**INFORMATION SUPPLIED**.
────
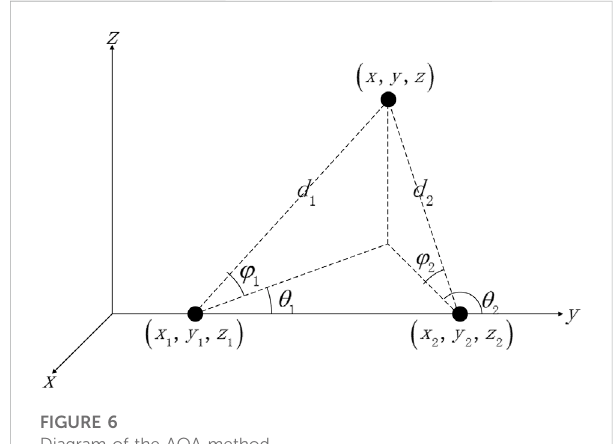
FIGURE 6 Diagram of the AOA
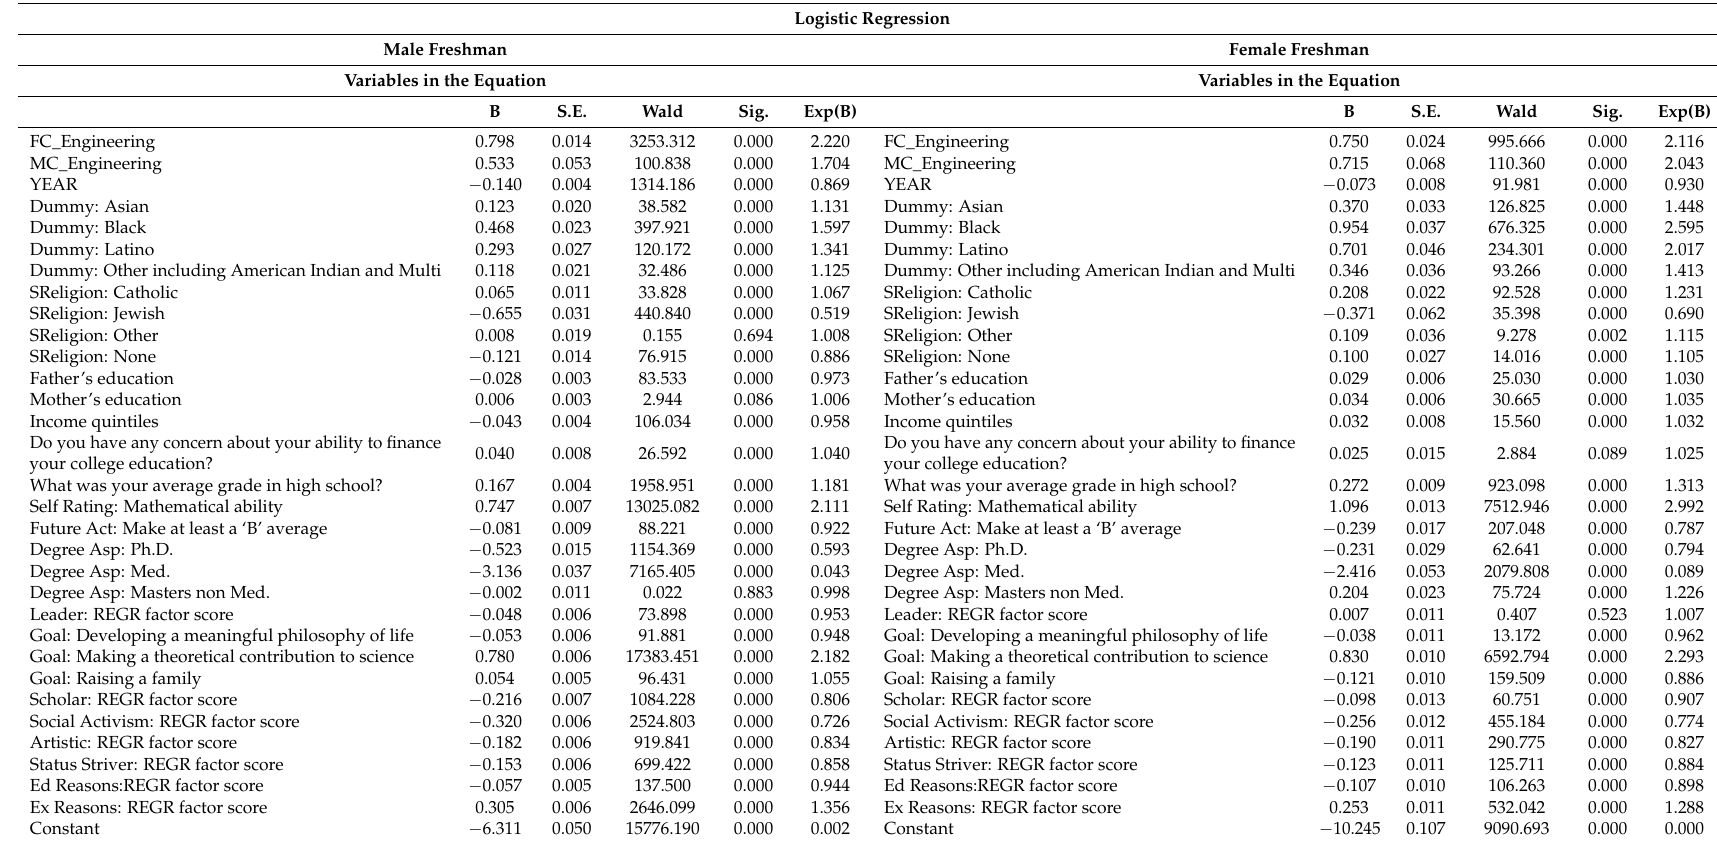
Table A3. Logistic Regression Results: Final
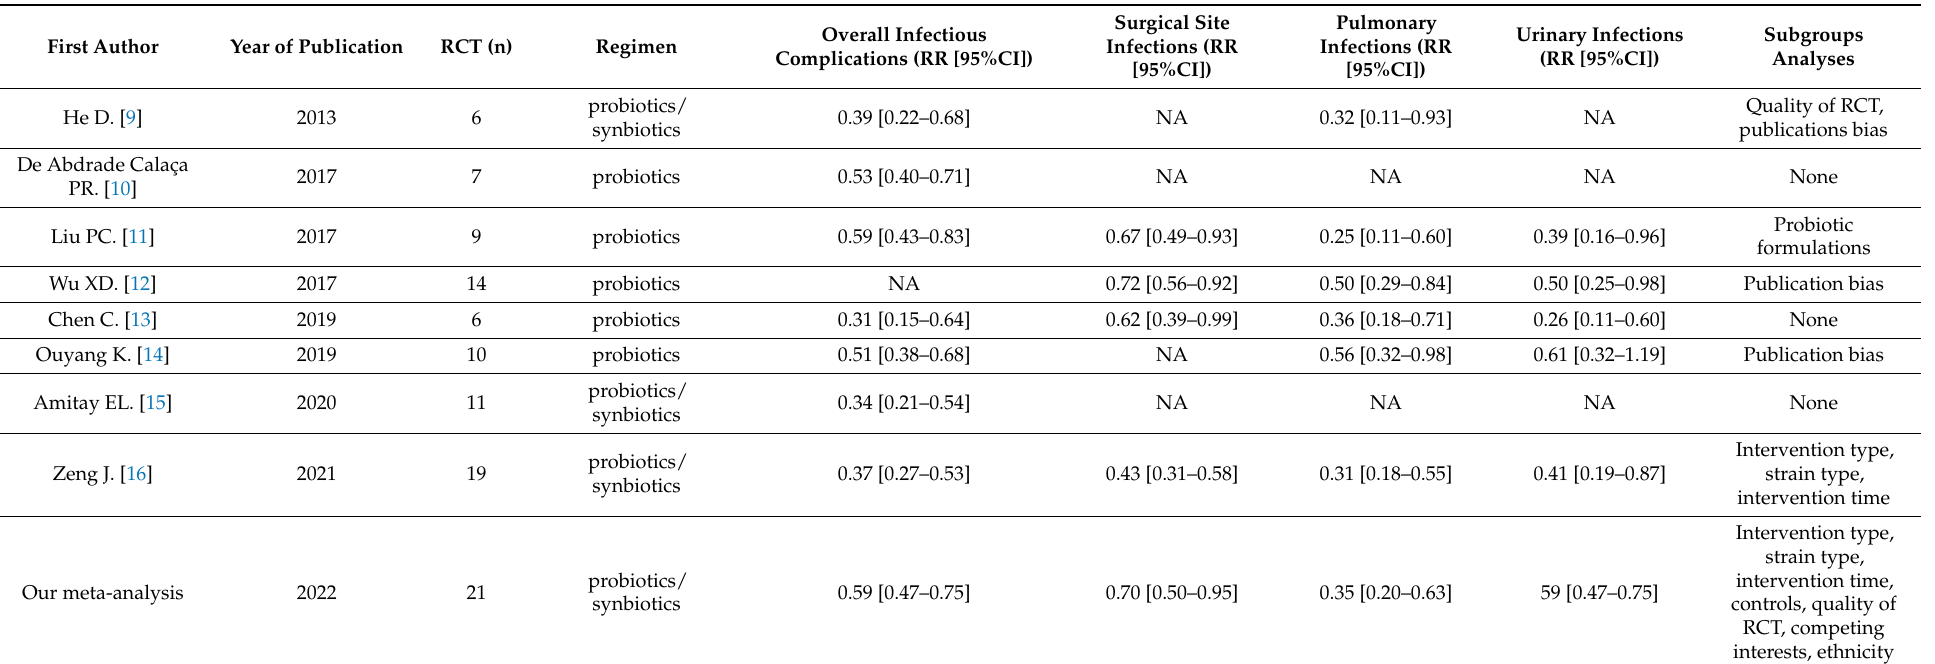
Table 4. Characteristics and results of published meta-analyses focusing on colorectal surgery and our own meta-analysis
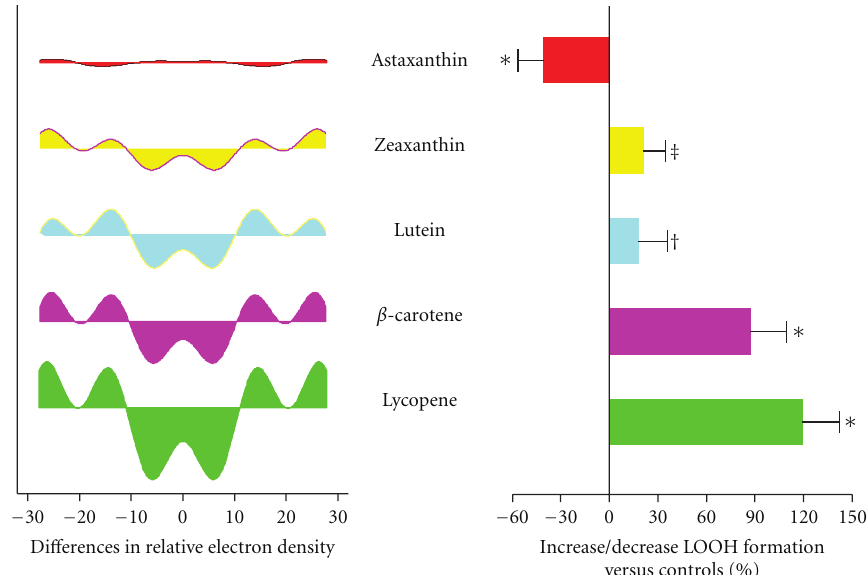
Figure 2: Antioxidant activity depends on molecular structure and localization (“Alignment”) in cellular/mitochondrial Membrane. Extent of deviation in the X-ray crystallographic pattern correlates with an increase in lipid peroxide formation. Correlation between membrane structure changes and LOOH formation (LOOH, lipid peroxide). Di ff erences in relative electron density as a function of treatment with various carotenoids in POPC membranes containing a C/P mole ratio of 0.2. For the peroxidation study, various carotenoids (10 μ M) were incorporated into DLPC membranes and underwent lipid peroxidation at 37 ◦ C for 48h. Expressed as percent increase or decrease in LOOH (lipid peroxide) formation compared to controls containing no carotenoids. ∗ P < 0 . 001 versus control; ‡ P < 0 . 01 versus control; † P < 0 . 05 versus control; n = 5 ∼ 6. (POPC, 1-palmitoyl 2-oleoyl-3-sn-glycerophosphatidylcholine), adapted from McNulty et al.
────
**BRIEF**.
Retrieve all lines from the data that contain the string "Table".

**ANSWER TO THIS PROBLEM**.
Table A3. Logistic Regression Results: Final
Table 4. Characteristics and results of published meta-analyses focusing on colorectal surgery and our own meta-analysis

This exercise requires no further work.